The part against the Defendant is reversed, and that part of the case is remanded to the Seoul High Court.

Reasons

The grounds of appeal are examined.

1. As to the violation of the suitability principle

(a) In concluding a contract with an enterprise with a purpose of foreign exchange hedging, a bank shall not, in advance, ascertain the business conditions of the relevant enterprise, such as estimated foreign currency input amount, assets and sales size of the relevant enterprise, whether it is necessary to foreign exchange hedging, whether it is required, transaction purpose, experience in transactions, knowledge or understanding of the relevant contract, whether it has entered into any other exchange hedging contract, and in light of the results, recommend the relevant enterprise to enter into a contract that is inappropriate for the relevant enterprise

If a bank actively solicits a currency option contract that causes an excessive risk in light of the management conditions of the company in breach of such obligations and makes it concluded, such solicitation constitutes an illegal act that violates the so-called suitability principle and is in violation of the duty to protect customers.

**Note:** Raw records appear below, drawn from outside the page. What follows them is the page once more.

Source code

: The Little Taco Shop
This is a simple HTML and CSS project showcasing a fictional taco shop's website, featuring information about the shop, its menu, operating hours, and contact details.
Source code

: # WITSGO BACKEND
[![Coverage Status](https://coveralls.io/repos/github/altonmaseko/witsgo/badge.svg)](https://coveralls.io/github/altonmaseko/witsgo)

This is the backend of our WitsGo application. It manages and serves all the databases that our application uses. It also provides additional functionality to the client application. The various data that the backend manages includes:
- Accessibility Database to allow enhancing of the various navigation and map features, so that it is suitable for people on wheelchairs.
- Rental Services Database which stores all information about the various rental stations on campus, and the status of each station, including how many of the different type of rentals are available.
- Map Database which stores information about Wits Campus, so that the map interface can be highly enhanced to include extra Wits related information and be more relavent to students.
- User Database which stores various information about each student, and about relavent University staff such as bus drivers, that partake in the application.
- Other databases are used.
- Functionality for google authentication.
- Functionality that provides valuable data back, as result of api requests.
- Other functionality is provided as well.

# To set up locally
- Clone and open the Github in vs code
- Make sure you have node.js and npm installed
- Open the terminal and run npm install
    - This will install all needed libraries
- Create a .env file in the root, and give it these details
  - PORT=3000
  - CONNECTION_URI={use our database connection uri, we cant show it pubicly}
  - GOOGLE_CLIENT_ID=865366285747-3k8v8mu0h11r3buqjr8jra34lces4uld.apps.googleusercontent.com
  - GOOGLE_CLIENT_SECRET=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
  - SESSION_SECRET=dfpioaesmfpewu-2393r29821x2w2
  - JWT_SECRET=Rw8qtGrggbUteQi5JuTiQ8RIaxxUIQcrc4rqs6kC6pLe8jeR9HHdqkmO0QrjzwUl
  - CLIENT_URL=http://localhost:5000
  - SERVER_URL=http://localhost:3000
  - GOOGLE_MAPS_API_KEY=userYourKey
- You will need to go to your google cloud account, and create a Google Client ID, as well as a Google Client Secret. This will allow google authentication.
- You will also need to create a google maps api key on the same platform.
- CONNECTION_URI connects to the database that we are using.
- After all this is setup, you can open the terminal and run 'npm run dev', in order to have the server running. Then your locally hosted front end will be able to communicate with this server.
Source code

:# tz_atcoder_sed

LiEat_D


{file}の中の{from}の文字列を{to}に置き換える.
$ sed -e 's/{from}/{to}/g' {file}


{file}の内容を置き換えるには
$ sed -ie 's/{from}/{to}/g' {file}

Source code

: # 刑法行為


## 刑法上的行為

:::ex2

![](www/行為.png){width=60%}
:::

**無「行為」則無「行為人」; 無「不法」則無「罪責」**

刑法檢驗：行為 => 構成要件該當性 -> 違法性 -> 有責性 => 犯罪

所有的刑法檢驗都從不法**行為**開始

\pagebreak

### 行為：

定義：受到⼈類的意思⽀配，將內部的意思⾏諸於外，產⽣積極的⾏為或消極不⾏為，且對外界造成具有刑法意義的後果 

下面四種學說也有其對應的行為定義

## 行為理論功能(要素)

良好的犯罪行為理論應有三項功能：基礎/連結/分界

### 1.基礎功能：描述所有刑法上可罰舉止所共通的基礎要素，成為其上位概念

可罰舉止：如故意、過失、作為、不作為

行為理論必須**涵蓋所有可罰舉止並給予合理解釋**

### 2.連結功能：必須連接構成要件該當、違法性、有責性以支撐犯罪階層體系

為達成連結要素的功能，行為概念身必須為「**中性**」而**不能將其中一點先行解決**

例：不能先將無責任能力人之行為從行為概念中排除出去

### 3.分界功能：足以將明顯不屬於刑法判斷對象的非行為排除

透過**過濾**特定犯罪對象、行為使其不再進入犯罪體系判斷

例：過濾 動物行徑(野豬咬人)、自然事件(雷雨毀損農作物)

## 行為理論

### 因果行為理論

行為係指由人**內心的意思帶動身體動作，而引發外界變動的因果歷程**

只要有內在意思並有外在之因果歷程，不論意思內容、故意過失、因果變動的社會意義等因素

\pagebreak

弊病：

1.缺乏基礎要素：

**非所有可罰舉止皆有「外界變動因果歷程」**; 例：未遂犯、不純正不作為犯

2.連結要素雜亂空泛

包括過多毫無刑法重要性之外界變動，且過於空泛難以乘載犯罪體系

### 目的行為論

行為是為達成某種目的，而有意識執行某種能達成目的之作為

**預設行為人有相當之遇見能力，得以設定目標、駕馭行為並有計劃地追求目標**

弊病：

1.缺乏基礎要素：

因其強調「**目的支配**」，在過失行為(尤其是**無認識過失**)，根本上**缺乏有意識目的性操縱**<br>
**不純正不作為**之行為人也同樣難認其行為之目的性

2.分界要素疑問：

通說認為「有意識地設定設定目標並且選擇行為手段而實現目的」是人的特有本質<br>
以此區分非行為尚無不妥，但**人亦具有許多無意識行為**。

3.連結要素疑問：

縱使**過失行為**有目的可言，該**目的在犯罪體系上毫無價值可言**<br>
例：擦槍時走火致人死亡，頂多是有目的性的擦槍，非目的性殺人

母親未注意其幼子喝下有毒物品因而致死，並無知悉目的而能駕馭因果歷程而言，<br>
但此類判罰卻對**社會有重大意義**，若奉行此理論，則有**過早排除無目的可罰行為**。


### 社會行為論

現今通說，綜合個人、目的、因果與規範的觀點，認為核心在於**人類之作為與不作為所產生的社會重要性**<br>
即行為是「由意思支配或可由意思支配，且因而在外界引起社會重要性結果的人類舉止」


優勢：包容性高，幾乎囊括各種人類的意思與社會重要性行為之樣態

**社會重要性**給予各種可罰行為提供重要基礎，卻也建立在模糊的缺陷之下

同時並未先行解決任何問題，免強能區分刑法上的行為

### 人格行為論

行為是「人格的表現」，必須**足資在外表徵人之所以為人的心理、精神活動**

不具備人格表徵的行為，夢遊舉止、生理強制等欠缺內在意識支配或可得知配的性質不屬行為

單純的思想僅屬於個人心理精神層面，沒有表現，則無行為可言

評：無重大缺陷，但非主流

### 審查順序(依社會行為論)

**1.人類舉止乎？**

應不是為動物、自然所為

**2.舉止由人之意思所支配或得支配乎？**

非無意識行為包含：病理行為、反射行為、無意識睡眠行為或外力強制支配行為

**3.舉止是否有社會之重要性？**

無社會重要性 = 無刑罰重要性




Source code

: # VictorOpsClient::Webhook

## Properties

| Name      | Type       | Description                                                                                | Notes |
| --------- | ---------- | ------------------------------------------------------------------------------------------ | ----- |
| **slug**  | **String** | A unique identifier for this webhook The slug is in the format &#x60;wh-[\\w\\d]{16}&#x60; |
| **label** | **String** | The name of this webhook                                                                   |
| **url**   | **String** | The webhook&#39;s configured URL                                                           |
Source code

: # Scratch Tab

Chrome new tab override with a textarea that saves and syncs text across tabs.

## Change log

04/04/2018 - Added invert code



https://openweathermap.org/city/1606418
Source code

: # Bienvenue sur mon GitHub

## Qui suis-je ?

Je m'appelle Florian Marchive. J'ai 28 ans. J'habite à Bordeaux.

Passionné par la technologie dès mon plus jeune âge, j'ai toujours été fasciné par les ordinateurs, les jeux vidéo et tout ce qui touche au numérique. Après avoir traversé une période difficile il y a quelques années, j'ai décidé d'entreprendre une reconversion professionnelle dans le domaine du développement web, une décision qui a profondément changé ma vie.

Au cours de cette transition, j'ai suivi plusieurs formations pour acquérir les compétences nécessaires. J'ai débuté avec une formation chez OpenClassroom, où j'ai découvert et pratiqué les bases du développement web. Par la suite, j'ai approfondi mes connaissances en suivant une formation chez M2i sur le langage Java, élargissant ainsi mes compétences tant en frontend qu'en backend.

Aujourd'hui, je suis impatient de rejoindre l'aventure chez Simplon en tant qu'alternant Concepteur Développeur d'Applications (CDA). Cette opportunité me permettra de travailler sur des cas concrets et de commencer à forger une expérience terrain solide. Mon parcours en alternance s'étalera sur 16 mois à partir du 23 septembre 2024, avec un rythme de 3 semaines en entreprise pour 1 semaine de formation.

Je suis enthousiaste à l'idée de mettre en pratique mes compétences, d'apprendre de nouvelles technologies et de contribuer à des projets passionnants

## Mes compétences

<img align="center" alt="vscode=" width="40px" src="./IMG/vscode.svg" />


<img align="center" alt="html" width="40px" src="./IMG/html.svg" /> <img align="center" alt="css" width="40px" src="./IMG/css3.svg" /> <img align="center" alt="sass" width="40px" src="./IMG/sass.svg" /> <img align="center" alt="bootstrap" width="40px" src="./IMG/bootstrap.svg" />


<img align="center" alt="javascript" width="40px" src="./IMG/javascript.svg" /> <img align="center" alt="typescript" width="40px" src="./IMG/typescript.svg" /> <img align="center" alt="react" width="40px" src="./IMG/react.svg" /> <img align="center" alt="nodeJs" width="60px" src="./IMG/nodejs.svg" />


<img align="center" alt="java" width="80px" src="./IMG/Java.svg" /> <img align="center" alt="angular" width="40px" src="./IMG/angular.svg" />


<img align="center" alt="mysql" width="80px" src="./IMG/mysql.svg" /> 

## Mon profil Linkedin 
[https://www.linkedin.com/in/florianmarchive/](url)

(1) In order to determine whether a contract is appropriate for the pertinent company, a bank needs to first ascertain the transaction purpose, property status, etc. in order to determine whether the contract is appropriate for the pertinent company prior to soliciting a contract to a company (see, e.g., Supreme Court Decision 2011Da53683, 53690).

However, the bank has neglected its duty to investigate.

Even if the contract does not cause an excessive risk in light of the corporate management conditions, the bank shall not be deemed to violate the suitability principle.

B. The court below held that the contract amount of the call option which the defendant can exercise to the maximum extent is USD 600,000 per month ($ 7200,00 per year) and the plaintiff's export performance exceeded the scope of the above contract amount, and thus, the contract amount of this case does not fall under OraH, while the defendant included the plaintiff's expected foreign currency input amount, assets, and sales amount at the time of conclusion of the contract of this case.